J Biol Chem. 1997 Sep 26;272(39):24101-4. doi: 10.1074/jbc.272.39.24101.
BAD interacts with anti-apoptotic molecules BCL-2 and BCL-XL and promotes apoptosis. BAD is phosphorylated on serine residues in response to a survival factor, interleukin-3. Phosphorylated BAD cannot bind to BCL-XL or BCL-2 at membrane sites and is found in the cytosol bound to 14-3-3. We report here that deletion mapping and site-directed mutagenesis identified a BH3 domain within BAD that proved necessary for both its heterodimerization with BCL-XL and its death agonist activity. Substitution of the conserved Leu151 with Ala in the BH3 amphipathic alpha-helix abrogated both functions.

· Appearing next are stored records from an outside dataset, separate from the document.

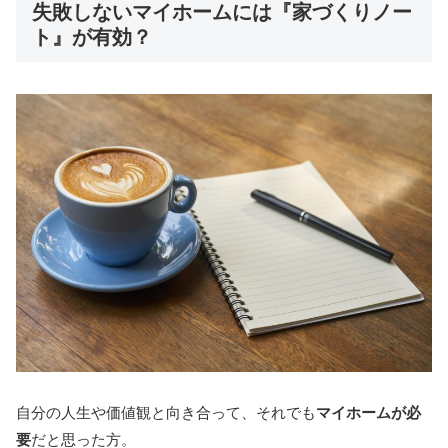
失敗しないマイホームには『家づくりノー
ト』が有効？
自分の人生や価値観と向き合って、それでも
マイホームが必
要
だと思った方。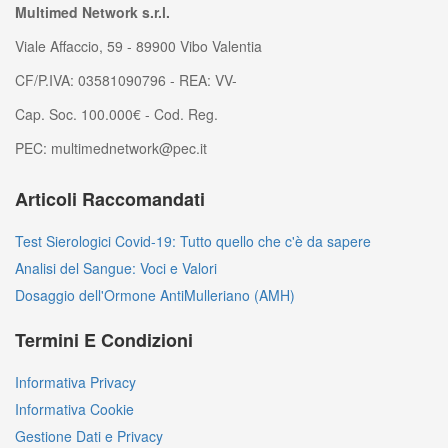
Multimed Network s.r.l.
Viale Affaccio, 59 - 89900 Vibo Valentia
CF/P.IVA: 03581090796 - REA: VV-
Cap. Soc. 100.000€ - Cod. Reg.
PEC: multimednetwork@pec.it
Articoli Raccomandati
Test Sierologici Covid-19: Tutto quello che c'è da sapere
Analisi del Sangue: Voci e Valori
Dosaggio dell'Ormone AntiMulleriano (AMH)
Termini E Condizioni
Informativa Privacy
Informativa Cookie
Gestione Dati e Privacy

The BAD Leu151 mutant was predominantly in the cytosol bound to 14-3-3. The BH3 domain of BCL-2 also proved important for BCL-2/BAD interaction. These results establish a critical role for a BH3 domain within BAD and provide evidence that BAD may function as a death ligand whose pro-apoptotic activity requires heterodimerization with BCL-XL.

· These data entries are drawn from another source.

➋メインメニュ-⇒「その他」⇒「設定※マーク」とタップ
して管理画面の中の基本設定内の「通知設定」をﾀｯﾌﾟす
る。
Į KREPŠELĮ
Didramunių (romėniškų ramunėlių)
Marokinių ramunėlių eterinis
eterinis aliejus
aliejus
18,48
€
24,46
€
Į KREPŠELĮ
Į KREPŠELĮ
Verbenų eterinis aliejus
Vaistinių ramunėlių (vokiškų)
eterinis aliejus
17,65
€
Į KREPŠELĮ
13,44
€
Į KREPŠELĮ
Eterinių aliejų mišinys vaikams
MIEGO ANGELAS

BAD与抗凋亡分子BCL-2和BCL-XL相互作用并促进细胞凋亡。BAD会响应生存因子白细胞介素-3而在丝氨酸残基上发生磷酸化。磷酸化的BAD无法在膜位点与BCL-XL或BCL-2结合,而是存在于与14-3-3结合的胞质溶胶中。我们在此报告,缺失图谱分析和定点诱变确定了BAD内的一个BH3结构域,该结构域对于其与BCL-XL的异二聚化及其死亡激动剂活性均被证明是必需的。在BH3两亲性α-螺旋中将保守的Leu151替换为Ala会消除这两种功能。BAD Leu151突变体主要存在于与14-3-3结合的胞质溶胶中。BCL-2的BH3结构域对于BCL-2/BAD相互作用也很重要。这些结果确立了BAD内BH3结构域的关键作用,并提供了证据表明BAD可能作为一种死亡配体发挥作用,其促凋亡活性需要与BCL-XL异二聚化。